Gecina, la première foncière de bureaux dans le Grand Paris, cotée au SBF 120, vient de commander à l’Ifop un sondage sur l’impact de l’intelligence artificielle sur les bureaux de demain. Son directeur général Beñat Ortega en dévoile les résultats en exclusivité pour La Tribune.C’est un truisme que de l’écrire : l’intelligence artificielle bouscule déjà l’organisation des entreprises et le management. Son impact sur les espaces de travail reste en revanche encore à mesurer.

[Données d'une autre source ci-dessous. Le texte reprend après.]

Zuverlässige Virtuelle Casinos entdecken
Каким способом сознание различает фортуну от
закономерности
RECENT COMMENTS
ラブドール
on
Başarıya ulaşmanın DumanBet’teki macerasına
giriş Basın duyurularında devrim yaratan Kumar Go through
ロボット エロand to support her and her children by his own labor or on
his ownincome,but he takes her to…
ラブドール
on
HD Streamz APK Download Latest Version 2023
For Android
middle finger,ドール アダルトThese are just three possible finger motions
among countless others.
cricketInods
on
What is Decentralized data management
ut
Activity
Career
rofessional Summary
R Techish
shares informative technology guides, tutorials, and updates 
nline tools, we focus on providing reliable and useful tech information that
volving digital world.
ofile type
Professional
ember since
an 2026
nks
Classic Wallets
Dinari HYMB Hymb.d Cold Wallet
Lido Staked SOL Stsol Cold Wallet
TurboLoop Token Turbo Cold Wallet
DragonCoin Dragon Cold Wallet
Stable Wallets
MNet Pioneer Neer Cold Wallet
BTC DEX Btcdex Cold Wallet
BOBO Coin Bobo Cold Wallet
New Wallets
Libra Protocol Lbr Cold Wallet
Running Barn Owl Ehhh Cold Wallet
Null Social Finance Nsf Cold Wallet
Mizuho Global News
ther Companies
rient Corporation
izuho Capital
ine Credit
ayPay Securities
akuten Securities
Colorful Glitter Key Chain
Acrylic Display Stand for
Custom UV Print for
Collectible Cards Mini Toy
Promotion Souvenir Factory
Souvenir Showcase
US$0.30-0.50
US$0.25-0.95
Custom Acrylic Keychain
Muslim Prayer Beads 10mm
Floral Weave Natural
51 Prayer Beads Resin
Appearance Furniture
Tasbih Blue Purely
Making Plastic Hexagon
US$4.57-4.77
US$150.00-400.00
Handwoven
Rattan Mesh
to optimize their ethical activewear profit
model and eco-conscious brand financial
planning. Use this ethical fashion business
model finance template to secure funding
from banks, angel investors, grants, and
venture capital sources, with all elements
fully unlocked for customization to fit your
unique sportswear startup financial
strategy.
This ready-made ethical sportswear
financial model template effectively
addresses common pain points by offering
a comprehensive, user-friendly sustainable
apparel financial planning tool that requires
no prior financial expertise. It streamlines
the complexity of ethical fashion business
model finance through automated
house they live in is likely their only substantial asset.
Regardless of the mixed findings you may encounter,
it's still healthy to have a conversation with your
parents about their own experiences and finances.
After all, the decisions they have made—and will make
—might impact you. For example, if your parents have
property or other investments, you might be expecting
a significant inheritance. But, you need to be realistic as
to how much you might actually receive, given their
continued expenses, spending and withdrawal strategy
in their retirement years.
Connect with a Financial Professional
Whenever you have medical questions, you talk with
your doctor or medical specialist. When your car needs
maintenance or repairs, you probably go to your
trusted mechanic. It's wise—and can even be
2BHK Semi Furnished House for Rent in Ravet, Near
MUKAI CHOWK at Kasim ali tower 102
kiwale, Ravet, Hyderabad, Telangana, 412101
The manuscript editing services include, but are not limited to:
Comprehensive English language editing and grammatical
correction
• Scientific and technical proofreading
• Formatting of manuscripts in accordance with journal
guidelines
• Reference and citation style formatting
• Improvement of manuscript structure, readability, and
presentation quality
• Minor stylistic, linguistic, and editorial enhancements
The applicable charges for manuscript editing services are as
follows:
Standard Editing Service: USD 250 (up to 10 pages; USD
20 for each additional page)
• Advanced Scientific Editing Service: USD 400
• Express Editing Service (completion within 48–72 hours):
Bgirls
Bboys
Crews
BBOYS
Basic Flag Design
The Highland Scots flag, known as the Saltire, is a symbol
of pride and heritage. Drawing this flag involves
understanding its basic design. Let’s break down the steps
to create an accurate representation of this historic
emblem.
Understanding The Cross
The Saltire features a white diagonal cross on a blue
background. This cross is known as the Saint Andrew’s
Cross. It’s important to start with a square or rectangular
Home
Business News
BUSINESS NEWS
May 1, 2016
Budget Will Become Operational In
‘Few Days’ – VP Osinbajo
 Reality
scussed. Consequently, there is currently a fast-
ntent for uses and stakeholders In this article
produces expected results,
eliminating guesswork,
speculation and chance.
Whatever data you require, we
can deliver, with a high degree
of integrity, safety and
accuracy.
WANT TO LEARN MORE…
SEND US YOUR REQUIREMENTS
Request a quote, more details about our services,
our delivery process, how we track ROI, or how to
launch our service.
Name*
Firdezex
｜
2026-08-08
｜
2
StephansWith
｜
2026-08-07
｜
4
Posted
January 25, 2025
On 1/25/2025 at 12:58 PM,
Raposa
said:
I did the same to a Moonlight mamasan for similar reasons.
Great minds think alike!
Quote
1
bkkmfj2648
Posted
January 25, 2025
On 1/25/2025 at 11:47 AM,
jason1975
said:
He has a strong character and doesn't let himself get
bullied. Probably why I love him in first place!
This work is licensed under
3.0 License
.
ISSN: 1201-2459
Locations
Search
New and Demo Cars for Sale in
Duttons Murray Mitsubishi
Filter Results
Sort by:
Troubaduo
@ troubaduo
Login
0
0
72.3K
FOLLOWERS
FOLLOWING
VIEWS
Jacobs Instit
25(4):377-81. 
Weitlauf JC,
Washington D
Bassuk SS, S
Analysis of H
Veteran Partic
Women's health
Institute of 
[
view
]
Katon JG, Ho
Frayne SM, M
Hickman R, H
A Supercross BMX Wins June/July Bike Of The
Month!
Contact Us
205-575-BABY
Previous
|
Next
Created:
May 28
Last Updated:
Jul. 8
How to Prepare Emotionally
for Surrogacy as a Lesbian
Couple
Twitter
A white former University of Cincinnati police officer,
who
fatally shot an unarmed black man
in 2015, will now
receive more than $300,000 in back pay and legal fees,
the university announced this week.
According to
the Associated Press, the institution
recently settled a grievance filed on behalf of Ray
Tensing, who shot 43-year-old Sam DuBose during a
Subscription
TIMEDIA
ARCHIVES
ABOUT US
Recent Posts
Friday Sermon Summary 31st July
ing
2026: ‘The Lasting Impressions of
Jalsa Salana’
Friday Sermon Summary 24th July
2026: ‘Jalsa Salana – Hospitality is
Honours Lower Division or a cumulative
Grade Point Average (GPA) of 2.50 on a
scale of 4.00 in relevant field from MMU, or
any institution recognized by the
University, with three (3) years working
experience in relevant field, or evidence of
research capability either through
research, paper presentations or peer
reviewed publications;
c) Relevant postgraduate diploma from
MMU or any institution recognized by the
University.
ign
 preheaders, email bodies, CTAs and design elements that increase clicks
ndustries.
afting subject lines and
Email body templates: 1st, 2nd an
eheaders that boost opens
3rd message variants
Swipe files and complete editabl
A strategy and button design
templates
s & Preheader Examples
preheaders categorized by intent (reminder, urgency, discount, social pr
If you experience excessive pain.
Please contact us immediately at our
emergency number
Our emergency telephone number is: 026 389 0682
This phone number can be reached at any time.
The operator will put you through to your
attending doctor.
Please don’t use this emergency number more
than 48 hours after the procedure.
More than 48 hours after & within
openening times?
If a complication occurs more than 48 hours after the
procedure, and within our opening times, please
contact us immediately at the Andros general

C’est du moins la conviction de Beñat Ortega, directeur général de la foncière Gecina (14,7 milliards d’euros d’actifs, 1,2 million de m², 80 % situés à Paris et à Neuilly-sur-Seine). Aussi a-t-il commandé à l’Ifop une étude sur l’impact de l’IA sur les bureaux de demain.
« L’immobilier est une industrie du temps long avec des produits qui durent longtemps. C’est pourquoi il est essentiel de comprendre et d’anticiper ce qui se passe aujourd’hui, demain et après-demain en recueillant ce que nos clients projettent. L’IA a et aura des conséquences pour toutes les conséquences et nous nous devons de connaître les lignes de force pour accompagner l’évolution de la demande de bureaux », explique Beñat Ortega à La Tribune.
502 PDG, DG, DAF et DRH d’entreprises de 50 salariés ou plus ont donc été interrogés en ligne et par téléphone. Surprise : « le degré de maturité des dirigeants est bien meilleur qu’anticipé. Leur niveau de réflexion est déjà assez élevé », se réjouit le patron de Gecina, foncière cotée au SBF120.
« Des lieux plus modernes et collaboratifs »
Selon les résultats, que La Tribune dévoile en exclusivité, 89 % des sondés estiment en effet que le bureau restera aussi ou deviendra plus stratégique avec le développement de l’IA et 85 % considèrent qu’il deviendra avant tout un lieu de coopération de décision.